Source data
════════════════

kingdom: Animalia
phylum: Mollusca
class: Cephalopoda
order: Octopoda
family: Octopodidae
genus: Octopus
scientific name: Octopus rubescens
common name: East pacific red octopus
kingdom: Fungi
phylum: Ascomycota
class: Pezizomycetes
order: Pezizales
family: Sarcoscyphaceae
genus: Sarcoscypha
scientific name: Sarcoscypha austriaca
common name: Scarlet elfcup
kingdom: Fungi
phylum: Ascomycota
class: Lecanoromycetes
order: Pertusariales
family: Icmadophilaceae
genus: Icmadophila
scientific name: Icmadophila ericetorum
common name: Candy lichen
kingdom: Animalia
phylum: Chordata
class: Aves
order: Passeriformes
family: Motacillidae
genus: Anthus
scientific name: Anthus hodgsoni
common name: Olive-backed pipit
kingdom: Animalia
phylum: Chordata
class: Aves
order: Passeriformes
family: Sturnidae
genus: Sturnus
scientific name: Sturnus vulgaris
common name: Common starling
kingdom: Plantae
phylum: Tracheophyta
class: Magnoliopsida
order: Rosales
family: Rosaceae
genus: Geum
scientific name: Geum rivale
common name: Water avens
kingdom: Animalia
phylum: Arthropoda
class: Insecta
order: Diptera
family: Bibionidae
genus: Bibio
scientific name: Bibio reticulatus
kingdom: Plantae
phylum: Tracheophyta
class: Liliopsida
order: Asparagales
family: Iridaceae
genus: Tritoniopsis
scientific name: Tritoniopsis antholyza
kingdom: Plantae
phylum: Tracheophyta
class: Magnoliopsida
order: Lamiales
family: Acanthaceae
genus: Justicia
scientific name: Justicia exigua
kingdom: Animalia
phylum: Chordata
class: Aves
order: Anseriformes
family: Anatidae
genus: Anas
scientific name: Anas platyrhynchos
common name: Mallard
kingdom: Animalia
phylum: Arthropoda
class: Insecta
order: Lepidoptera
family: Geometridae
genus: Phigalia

════════════════

# [DIRECTIONS FOR THIS TASK]
Extract every line from the listing above that contains the word "family".

# [ANSWER BELOW]
family: Octopodidae
family: Sarcoscyphaceae
family: Icmadophilaceae
family: Motacillidae
family: Sturnidae
family: Rosaceae
family: Bibionidae
family: Iridaceae
family: Acanthaceae
family: Anatidae
family: Geometridae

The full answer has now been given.